** Start of Material provided **

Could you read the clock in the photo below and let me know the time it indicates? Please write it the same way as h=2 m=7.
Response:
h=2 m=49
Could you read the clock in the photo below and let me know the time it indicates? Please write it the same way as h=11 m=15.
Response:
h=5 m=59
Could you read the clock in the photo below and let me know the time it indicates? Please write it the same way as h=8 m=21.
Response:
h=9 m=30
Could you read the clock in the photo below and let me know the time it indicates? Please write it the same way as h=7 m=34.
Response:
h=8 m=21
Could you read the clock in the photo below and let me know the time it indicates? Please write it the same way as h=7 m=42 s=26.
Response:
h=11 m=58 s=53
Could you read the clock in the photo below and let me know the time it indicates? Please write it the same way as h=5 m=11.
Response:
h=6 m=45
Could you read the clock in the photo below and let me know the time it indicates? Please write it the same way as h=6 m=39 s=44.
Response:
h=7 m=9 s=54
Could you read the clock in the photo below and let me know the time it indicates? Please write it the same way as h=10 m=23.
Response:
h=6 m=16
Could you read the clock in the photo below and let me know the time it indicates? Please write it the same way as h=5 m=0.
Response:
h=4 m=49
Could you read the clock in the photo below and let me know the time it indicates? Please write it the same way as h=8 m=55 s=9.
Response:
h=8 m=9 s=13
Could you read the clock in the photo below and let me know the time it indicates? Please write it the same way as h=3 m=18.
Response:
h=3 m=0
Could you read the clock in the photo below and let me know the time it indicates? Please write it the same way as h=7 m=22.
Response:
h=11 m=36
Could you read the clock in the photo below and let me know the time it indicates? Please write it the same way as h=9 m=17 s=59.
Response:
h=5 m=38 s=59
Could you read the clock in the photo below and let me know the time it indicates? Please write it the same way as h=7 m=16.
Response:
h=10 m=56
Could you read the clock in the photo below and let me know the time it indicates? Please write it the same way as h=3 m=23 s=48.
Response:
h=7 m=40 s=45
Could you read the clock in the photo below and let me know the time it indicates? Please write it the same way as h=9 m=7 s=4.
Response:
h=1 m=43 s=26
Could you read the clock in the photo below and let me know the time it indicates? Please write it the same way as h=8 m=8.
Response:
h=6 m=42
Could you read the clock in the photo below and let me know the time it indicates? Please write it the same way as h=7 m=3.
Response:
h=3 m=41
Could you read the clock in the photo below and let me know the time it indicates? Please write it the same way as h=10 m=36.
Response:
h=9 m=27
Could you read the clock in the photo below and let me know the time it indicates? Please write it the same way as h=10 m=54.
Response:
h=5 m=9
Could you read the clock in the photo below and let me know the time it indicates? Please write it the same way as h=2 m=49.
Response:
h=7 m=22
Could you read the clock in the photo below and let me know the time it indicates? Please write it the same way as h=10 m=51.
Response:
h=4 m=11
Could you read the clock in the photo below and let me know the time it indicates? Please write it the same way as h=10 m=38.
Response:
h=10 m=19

** End of Material provided **

* Work to be completed: Revise the material above by changing each occurrence of "Response" to "Answer", leaving every other part unchanged.

* The answer:
Could you read the clock in the photo below and let me know the time it indicates? Please write it the same way as h=2 m=7.
Answer:
h=2 m=49
Could you read the clock in the photo below and let me know the time it indicates? Please write it the same way as h=11 m=15.
Answer:
h=5 m=59
Could you read the clock in the photo below and let me know the time it indicates? Please write it the same way as h=8 m=21.
Answer:
h=9 m=30
Could you read the clock in the photo below and let me know the time it indicates? Please write it the same way as h=7 m=34.
Answer:
h=8 m=21
Could you read the clock in the photo below and let me know the time it indicates? Please write it the same way as h=7 m=42 s=26.
Answer:
h=11 m=58 s=53
Could you read the clock in the photo below and let me know the time it indicates? Please write it the same way as h=5 m=11.
Answer:
h=6 m=45
Could you read the clock in the photo below and let me know the time it indicates? Please write it the same way as h=6 m=39 s=44.
Answer:
h=7 m=9 s=54
Could you read the clock in the photo below and let me know the time it indicates? Please write it the same way as h=10 m=23.
Answer:
h=6 m=16
Could you read the clock in the photo below and let me know the time it indicates? Please write it the same way as h=5 m=0.
Answer:
h=4 m=49
Could you read the clock in the photo below and let me know the time it indicates? Please write it the same way as h=8 m=55 s=9.
Answer:
h=8 m=9 s=13
Could you read the clock in the photo below and let me know the time it indicates? Please write it the same way as h=3 m=18.
Answer:
h=3 m=0
Could you read the clock in the photo below and let me know the time it indicates? Please write it the same way as h=7 m=22.
Answer:
h=11 m=36
Could you read the clock in the photo below and let me know the time it indicates? Please write it the same way as h=9 m=17 s=59.
Answer:
h=5 m=38 s=59
Could you read the clock in the photo below and let me know the time it indicates? Please write it the same way as h=7 m=16.
Answer:
h=10 m=56
Could you read the clock in the photo below and let me know the time it indicates? Please write it the same way as h=3 m=23 s=48.
Answer:
h=7 m=40 s=45
Could you read the clock in the photo below and let me know the time it indicates? Please write it the same way as h=9 m=7 s=4.
Answer:
h=1 m=43 s=26
Could you read the clock in the photo below and let me know the time it indicates? Please write it the same way as h=8 m=8.
Answer:
h=6 m=42
Could you read the clock in the photo below and let me know the time it indicates? Please write it the same way as h=7 m=3.
Answer:
h=3 m=41
Could you read the clock in the photo below and let me know the time it indicates? Please write it the same way as h=10 m=36.
Answer:
h=9 m=27
Could you read the clock in the photo below and let me know the time it indicates? Please write it the same way as h=10 m=54.
Answer:
h=5 m=9
Could you read the clock in the photo below and let me know the time it indicates? Please write it the same way as h=2 m=49.
Answer:
h=7 m=22
Could you read the clock in the photo below and let me know the time it indicates? Please write it the same way as h=10 m=51.
Answer:
h=4 m=11
Could you read the clock in the photo below and let me know the time it indicates? Please write it the same way as h=10 m=38.
Answer:
h=10 m=19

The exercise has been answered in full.